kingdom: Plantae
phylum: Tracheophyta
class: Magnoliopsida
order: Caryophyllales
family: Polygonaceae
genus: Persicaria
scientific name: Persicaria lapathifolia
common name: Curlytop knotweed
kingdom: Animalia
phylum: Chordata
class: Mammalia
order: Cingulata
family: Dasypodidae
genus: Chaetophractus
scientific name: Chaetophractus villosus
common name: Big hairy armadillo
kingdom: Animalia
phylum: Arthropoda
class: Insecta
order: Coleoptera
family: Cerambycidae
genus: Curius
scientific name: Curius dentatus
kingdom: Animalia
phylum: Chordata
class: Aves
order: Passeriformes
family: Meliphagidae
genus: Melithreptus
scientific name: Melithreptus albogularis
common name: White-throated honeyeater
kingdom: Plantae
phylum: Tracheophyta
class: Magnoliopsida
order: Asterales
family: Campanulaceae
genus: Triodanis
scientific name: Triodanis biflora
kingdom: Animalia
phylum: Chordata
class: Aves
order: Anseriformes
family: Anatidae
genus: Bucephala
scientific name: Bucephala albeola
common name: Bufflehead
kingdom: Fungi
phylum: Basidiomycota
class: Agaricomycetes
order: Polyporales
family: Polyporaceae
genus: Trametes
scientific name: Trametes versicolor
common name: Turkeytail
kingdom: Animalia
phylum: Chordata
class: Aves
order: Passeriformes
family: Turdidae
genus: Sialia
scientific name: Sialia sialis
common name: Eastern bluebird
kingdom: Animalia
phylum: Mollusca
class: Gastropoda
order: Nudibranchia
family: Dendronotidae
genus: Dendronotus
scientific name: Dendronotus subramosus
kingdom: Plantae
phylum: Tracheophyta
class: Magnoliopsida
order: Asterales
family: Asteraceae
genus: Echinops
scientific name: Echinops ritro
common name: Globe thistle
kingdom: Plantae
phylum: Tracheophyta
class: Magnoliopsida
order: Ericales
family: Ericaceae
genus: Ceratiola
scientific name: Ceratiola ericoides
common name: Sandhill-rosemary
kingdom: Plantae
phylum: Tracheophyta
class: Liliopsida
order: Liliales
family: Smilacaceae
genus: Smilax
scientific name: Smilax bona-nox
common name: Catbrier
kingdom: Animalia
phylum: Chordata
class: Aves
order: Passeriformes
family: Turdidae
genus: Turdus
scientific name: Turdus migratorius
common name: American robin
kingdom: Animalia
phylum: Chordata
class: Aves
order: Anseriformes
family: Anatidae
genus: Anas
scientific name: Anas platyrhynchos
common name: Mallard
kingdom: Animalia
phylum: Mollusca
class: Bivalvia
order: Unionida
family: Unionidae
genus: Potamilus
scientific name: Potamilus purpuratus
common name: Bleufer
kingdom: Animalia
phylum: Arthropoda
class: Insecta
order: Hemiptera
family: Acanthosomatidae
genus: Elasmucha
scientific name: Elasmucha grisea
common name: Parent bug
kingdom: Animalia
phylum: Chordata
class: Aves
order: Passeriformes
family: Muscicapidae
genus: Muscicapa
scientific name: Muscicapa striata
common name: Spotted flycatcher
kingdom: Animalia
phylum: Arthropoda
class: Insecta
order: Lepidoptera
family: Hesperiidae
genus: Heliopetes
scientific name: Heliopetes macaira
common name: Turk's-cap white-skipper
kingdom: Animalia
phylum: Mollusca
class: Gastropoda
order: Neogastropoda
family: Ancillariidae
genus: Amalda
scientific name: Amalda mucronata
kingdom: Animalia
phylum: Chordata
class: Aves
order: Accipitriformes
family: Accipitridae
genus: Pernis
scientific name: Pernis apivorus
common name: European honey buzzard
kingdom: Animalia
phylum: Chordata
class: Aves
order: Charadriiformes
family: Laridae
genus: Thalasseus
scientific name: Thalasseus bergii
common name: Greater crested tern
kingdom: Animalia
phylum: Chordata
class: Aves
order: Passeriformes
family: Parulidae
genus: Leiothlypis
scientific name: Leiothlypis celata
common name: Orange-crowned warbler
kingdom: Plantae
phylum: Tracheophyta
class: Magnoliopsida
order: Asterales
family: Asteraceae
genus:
━━━━━━
### EXERCISE DIRECTIONS
Begin at the line containing "scientific name: Anas platyrhynchos" and go on through the line containing "scientific name: Heliopetes macaira". Lay out those lines of the listing above as a JSON list of strings, one string per line, leaving out any blank lines.

### RESULT FOR THIS EXERCISE
[
  "scientific name: Anas platyrhynchos",
  "common name: Mallard",
  "kingdom: Animalia",
  "phylum: Mollusca",
  "class: Bivalvia",
  "order: Unionida",
  "family: Unionidae",
  "genus: Potamilus",
  "scientific name: Potamilus purpuratus",
  "common name: Bleufer",
  "kingdom: Animalia",
  "phylum: Arthropoda",
  "class: Insecta",
  "order: Hemiptera",
  "family: Acanthosomatidae",
  "genus: Elasmucha",
  "scientific name: Elasmucha grisea",
  "common name: Parent bug",
  "kingdom: Animalia",
  "phylum: Chordata",
  "class: Aves",
  "order: Passeriformes",
  "family: Muscicapidae",
  "genus: Muscicapa",
  "scientific name: Muscicapa striata",
  "common name: Spotted flycatcher",
  "kingdom: Animalia",
  "phylum: Arthropoda",
  "class: Insecta",
  "order: Lepidoptera",
  "family: Hesperiidae",
  "genus: Heliopetes",
  "scientific name: Heliopetes macaira"
]